The stick shift was hard work in the congestion. Two hours into the ride they pulled off and got gas and he changed places with Pauling, even though he wasn’t on the paperwork and wasn’t insured to drive. It seemed like a minor transgression compared to what they were contemplating for later. He had driven in Britain before, years earlier, in a large British sedan owned by the U.S. Army. But now the roads were busier. Much busier. It seemed to him like the whole island was packed to capacity. Until he thought back to Norfolk. That county was empty. The island is unevenly packed, he thought. That was the real problem. Either full or empty. No middle ground. Which was unusual for Brits, in his experience. Normally Brits fudged and muddled like champions. The middle ground was where they lived.

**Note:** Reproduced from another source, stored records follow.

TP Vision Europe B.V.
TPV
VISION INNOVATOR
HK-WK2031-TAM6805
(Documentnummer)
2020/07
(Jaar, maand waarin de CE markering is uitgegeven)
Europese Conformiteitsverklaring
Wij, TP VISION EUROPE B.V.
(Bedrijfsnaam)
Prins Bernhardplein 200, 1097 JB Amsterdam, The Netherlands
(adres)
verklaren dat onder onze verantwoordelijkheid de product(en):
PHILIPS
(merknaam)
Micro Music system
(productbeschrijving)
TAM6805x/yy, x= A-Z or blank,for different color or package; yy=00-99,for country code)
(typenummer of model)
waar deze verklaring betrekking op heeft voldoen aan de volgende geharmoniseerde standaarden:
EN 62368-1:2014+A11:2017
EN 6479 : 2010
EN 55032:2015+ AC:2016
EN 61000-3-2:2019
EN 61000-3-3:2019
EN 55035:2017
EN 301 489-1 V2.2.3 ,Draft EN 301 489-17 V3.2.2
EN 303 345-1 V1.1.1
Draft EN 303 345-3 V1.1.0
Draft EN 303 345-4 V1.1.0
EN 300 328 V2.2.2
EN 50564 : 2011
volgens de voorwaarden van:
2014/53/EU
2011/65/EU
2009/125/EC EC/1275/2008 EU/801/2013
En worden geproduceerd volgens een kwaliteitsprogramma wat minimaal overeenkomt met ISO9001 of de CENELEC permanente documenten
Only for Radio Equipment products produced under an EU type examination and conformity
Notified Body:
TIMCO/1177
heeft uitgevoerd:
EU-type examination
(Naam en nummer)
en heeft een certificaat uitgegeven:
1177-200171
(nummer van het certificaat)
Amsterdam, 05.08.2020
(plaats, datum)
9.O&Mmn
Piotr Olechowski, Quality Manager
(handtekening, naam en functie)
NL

They came to the M-25 beltway and decided that discretion was the better part of valor. Decided to hit it for a quarter-circle counterclockwise and then head down to the West End on an easier route. But the M-25 itself was pretty much a parking lot.

"How do people stand this every day?" Pauling said.

"Houston and LA are as bad," Reacher said.

"But it kind of explains why the Jacksons escaped."

"I guess it does."

And the traffic moved on slowly, circulating like water around a bathtub drain, before yielding to the inexorable pull of the city.

They came in through St. John’s Wood, where the Abbey Road studios were, past Regent’s Park, through Marylebone, past Baker Street, where Sherlock Holmes had lived, through Marble Arch again, and onto Park Lane. The Hilton hotel was at the south end, near the truly world-class automotive insanity that was Hyde Park Corner. They parked in a commercial garage underground at a quarter to eleven in the morning. Maybe an hour before Lane and his guys were due to check in.